- **Information provided**
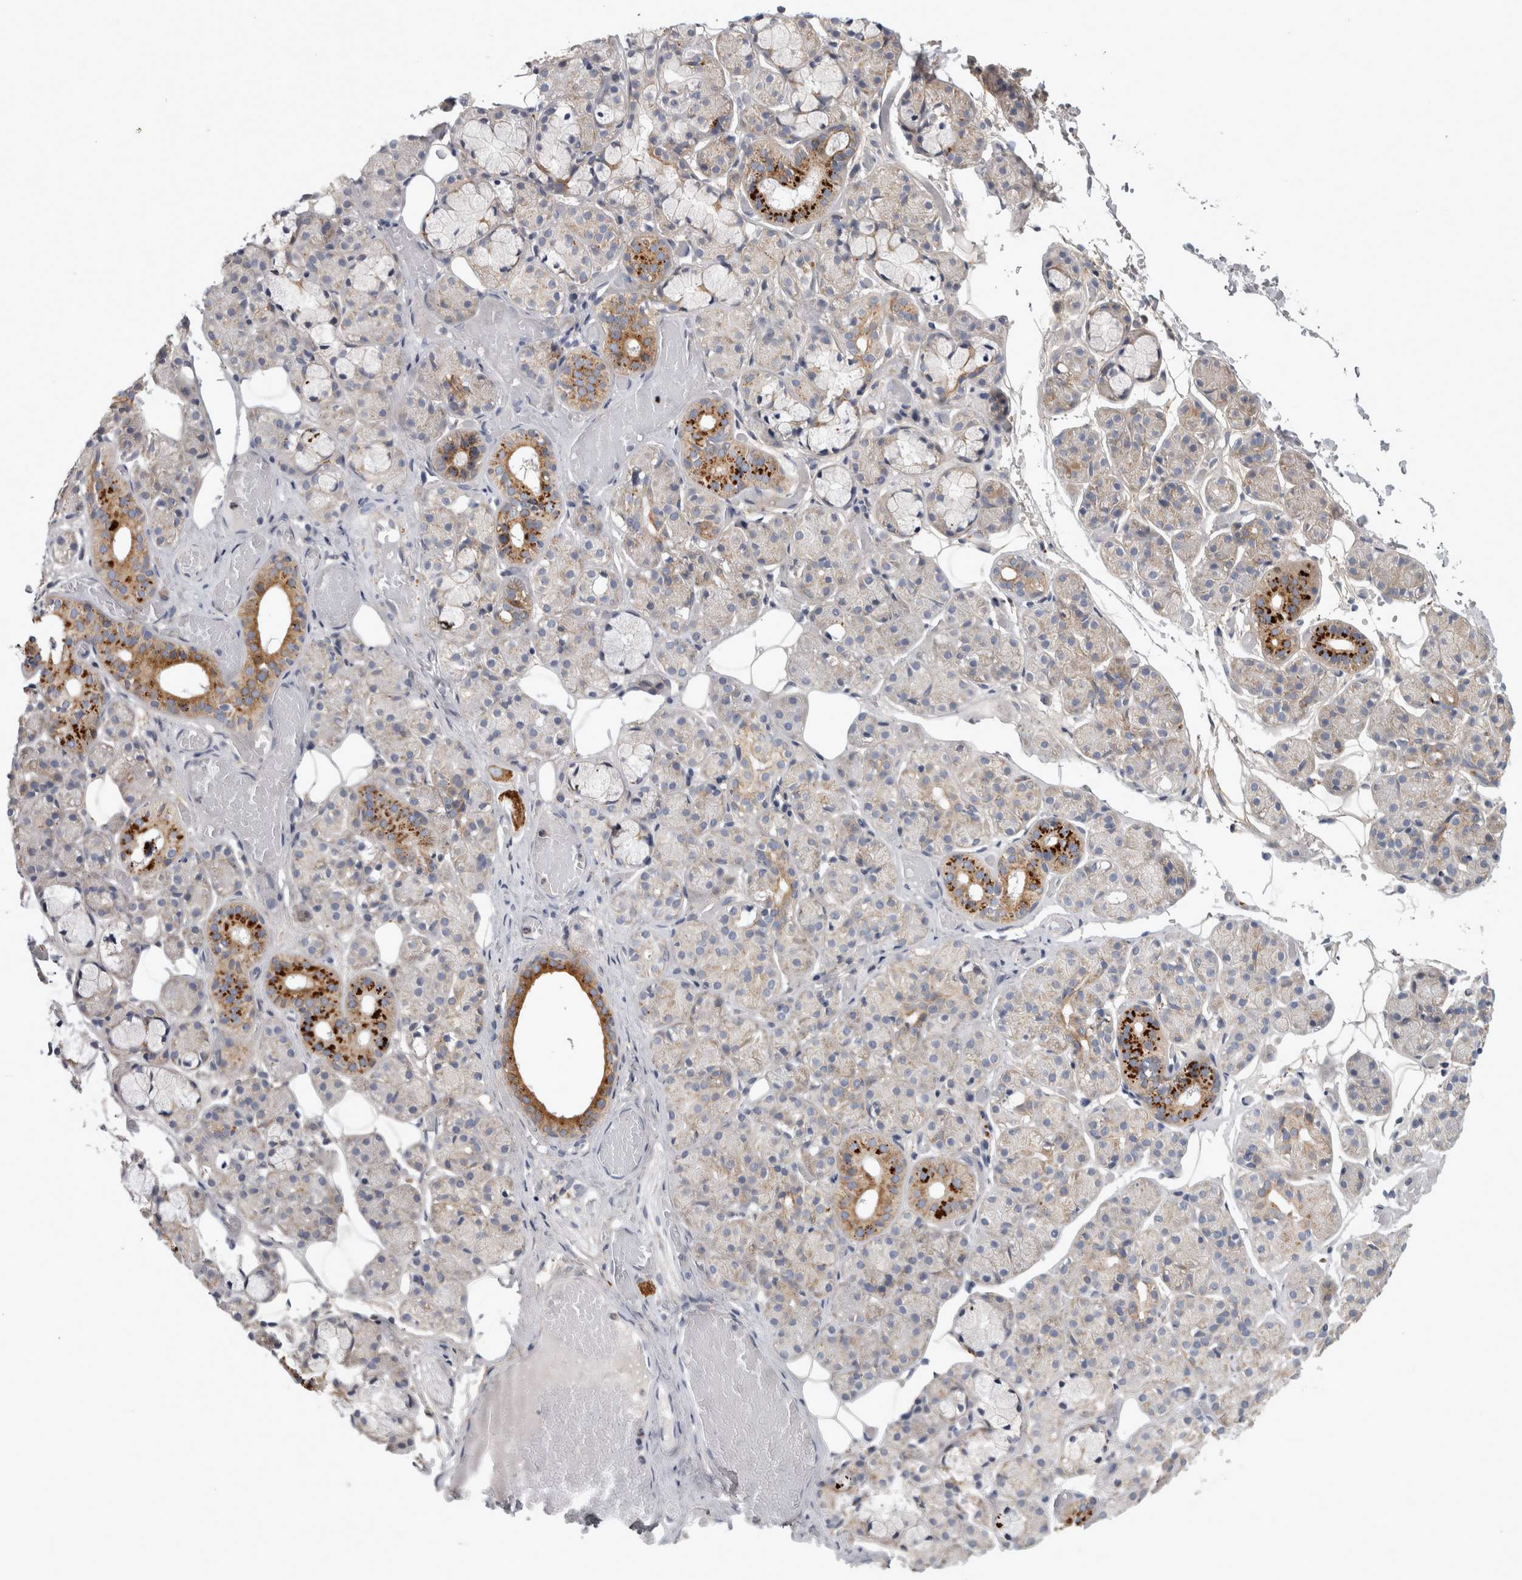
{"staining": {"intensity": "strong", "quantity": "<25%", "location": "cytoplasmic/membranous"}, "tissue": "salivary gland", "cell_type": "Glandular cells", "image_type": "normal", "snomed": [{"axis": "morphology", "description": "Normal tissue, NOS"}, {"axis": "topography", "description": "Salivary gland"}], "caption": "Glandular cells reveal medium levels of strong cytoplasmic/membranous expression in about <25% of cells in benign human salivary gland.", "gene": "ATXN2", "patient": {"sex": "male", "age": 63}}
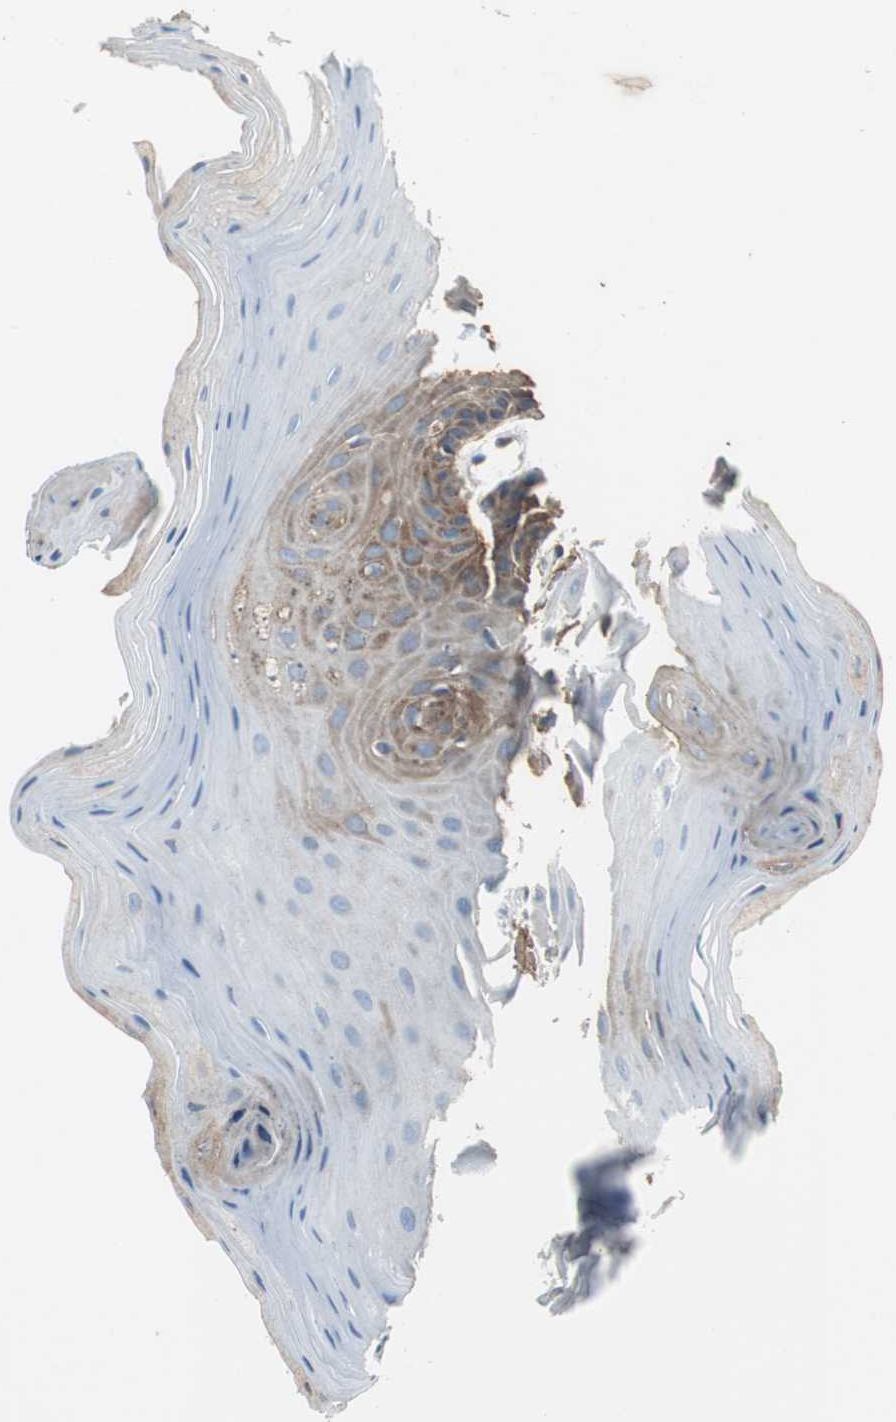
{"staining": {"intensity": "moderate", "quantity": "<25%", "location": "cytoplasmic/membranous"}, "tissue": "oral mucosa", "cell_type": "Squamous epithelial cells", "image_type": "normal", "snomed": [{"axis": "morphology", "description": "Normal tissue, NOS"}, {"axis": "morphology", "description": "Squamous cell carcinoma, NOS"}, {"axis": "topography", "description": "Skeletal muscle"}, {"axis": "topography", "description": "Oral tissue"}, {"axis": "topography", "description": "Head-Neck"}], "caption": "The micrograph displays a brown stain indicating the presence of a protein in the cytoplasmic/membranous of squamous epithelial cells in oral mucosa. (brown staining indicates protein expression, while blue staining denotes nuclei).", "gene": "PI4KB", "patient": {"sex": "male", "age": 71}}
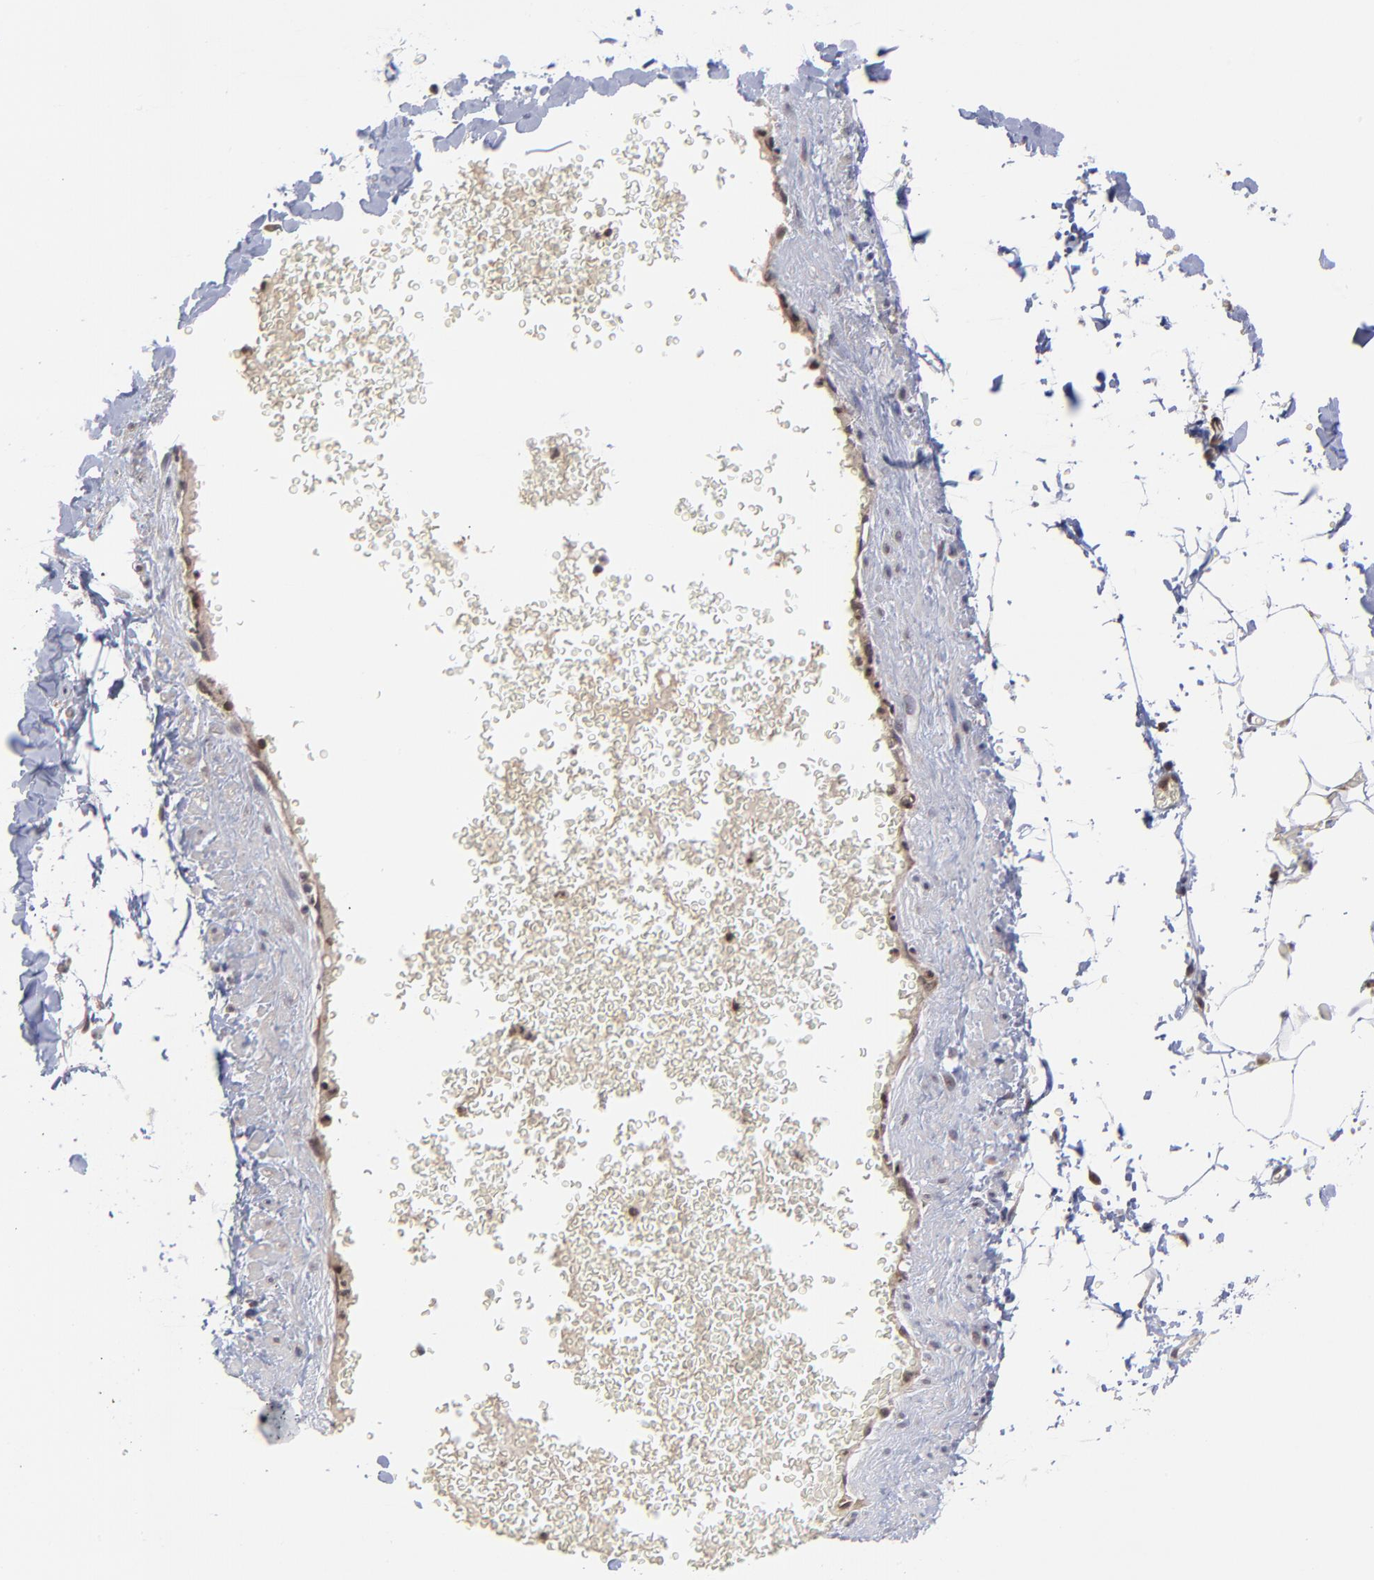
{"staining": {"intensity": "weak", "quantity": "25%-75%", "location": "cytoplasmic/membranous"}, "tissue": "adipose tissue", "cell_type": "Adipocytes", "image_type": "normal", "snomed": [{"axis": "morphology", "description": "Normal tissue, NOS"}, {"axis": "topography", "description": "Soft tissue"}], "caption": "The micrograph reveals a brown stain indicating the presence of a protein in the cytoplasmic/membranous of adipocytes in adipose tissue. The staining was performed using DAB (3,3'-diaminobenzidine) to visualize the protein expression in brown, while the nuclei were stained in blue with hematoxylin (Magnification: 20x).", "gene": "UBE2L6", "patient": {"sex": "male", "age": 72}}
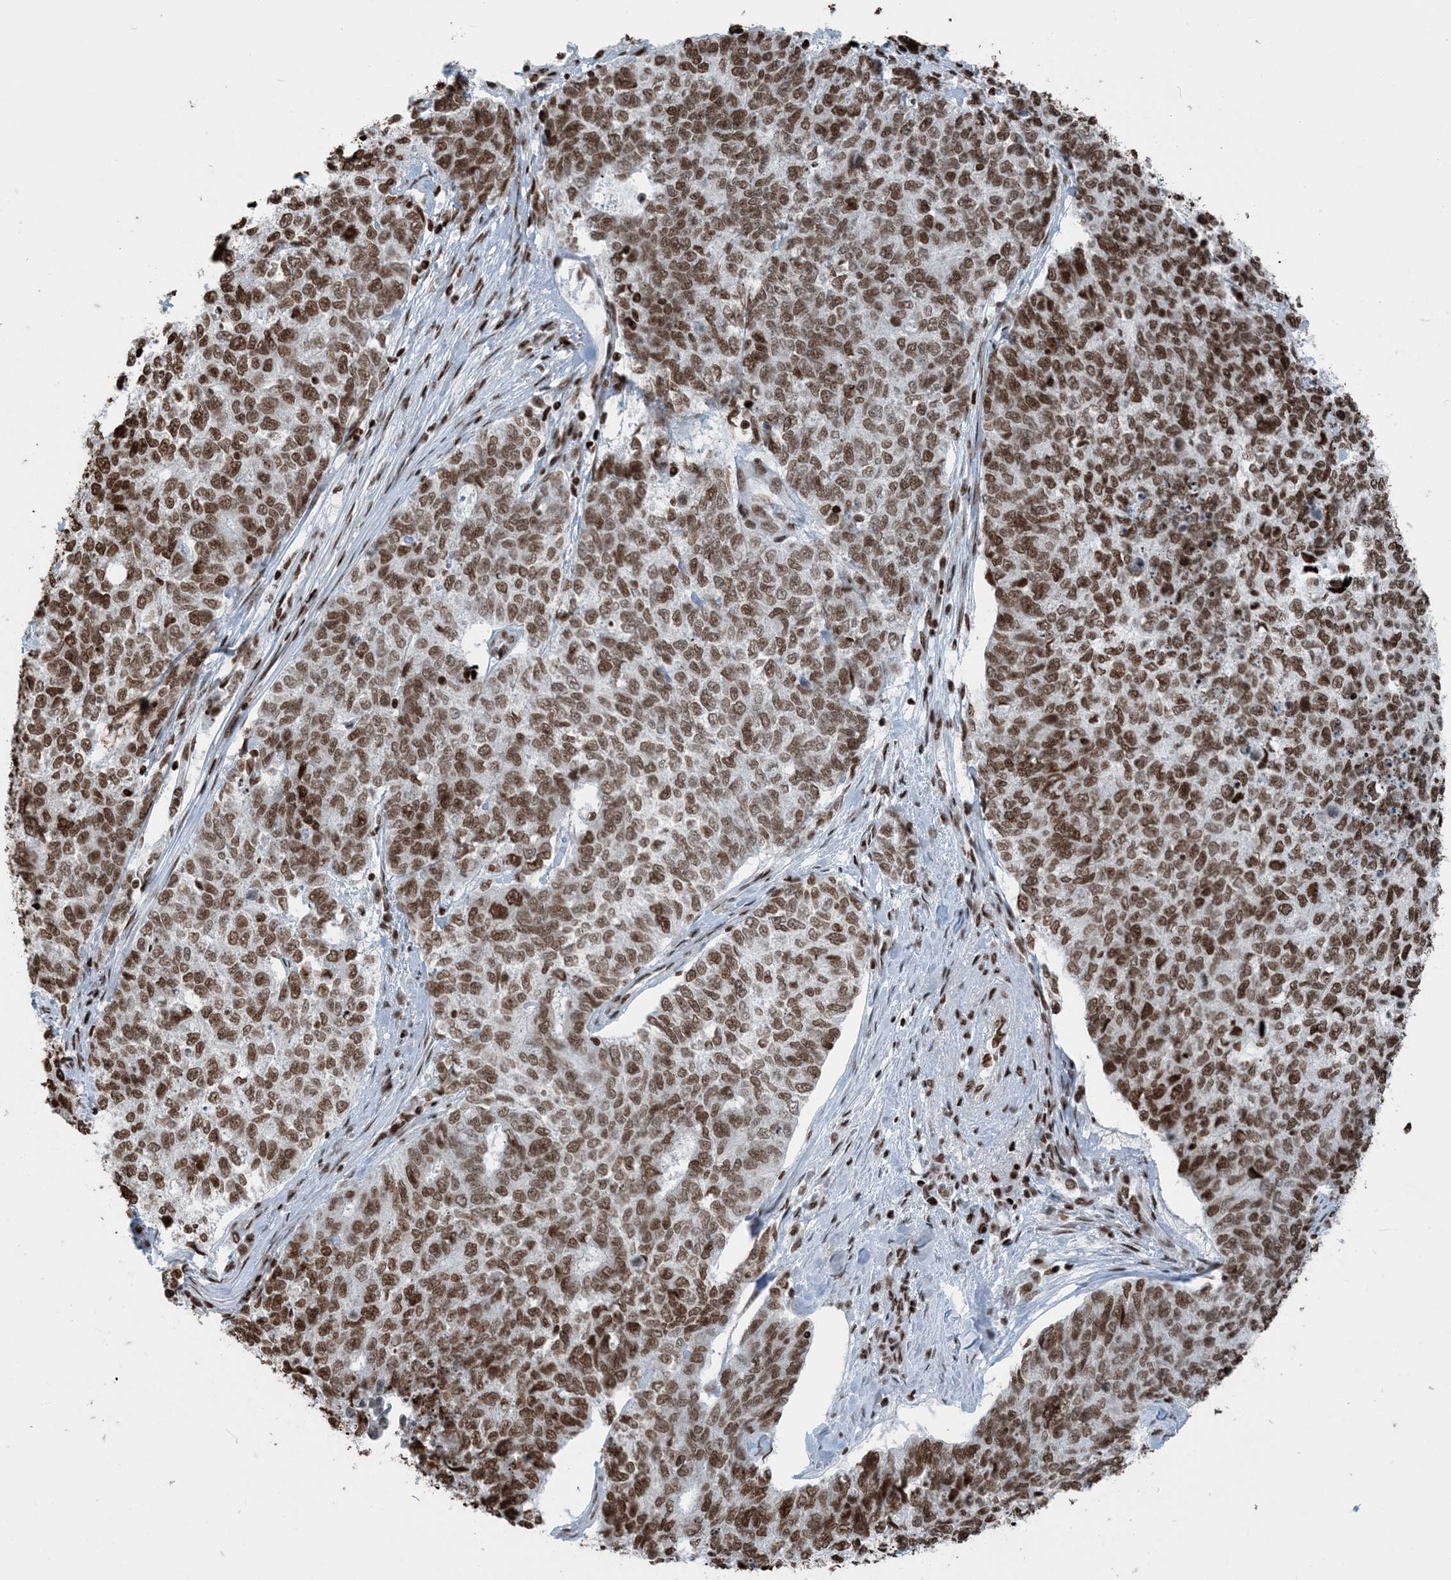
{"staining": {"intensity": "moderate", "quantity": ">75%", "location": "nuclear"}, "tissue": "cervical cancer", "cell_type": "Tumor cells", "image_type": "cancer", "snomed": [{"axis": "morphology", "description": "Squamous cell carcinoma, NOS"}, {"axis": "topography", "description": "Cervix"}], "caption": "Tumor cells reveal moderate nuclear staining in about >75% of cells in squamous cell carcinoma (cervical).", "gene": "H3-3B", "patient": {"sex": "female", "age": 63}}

- **To do**
Each line above has to be returned exactly. Drop the pictures.

- **Response to the task**
{"staining": {"intensity": "strong", "quantity": "<25%", "location": "cytoplasmic/membranous"}, "tissue": "salivary gland", "cell_type": "Glandular cells", "image_type": "normal", "snomed": [{"axis": "morphology", "description": "Normal tissue, NOS"}, {"axis": "topography", "description": "Salivary gland"}], "caption": "Glandular cells reveal medium levels of strong cytoplasmic/membranous expression in about <25% of cells in benign human salivary gland.", "gene": "ATXN2", "patient": {"sex": "male", "age": 63}}
{"staining": {"intensity": "moderate", "quantity": "<25%", "location": "cytoplasmic/membranous"}, "tissue": "oral mucosa", "cell_type": "Squamous epithelial cells", "image_type": "normal", "snomed": [{"axis": "morphology", "description": "Normal tissue, NOS"}, {"axis": "morphology", "description": "Squamous cell carcinoma, NOS"}, {"axis": "topography", "description": "Skeletal muscle"}, {"axis": "topography", "description": "Oral tissue"}, {"axis": "topography", "description": "Head-Neck"}], "caption": "The micrograph displays a brown stain indicating the presence of a protein in the cytoplasmic/membranous of squamous epithelial cells in oral mucosa. (brown staining indicates protein expression, while blue staining denotes nuclei).", "gene": "PI4KB", "patient": {"sex": "male", "age": 71}}
{"staining": {"intensity": "weak", "quantity": "25%-75%", "location": "cytoplasmic/membranous"}, "tissue": "adipose tissue", "cell_type": "Adipocytes", "image_type": "normal", "snomed": [{"axis": "morphology", "description": "Normal tissue, NOS"}, {"axis": "topography", "description": "Soft tissue"}], "caption": "The micrograph reveals a brown stain indicating the presence of a protein in the cytoplasmic/membranous of adipocytes in adipose tissue. The staining was performed using DAB (3,3'-diaminobenzidine) to visualize the protein expression in brown, while the nuclei were stained in blue with hematoxylin (Magnification: 20x).", "gene": "UBE2L6", "patient": {"sex": "male", "age": 72}}
{"staining": {"intensity": "moderate", "quantity": ">75%", "location": "nuclear"}, "tissue": "cervical cancer", "cell_type": "Tumor cells", "image_type": "cancer", "snomed": [{"axis": "morphology", "description": "Squamous cell carcinoma, NOS"}, {"axis": "topography", "description": "Cervix"}], "caption": "Tumor cells reveal moderate nuclear staining in about >75% of cells in squamous cell carcinoma (cervical).", "gene": "H3-3B", "patient": {"sex": "female", "age": 63}}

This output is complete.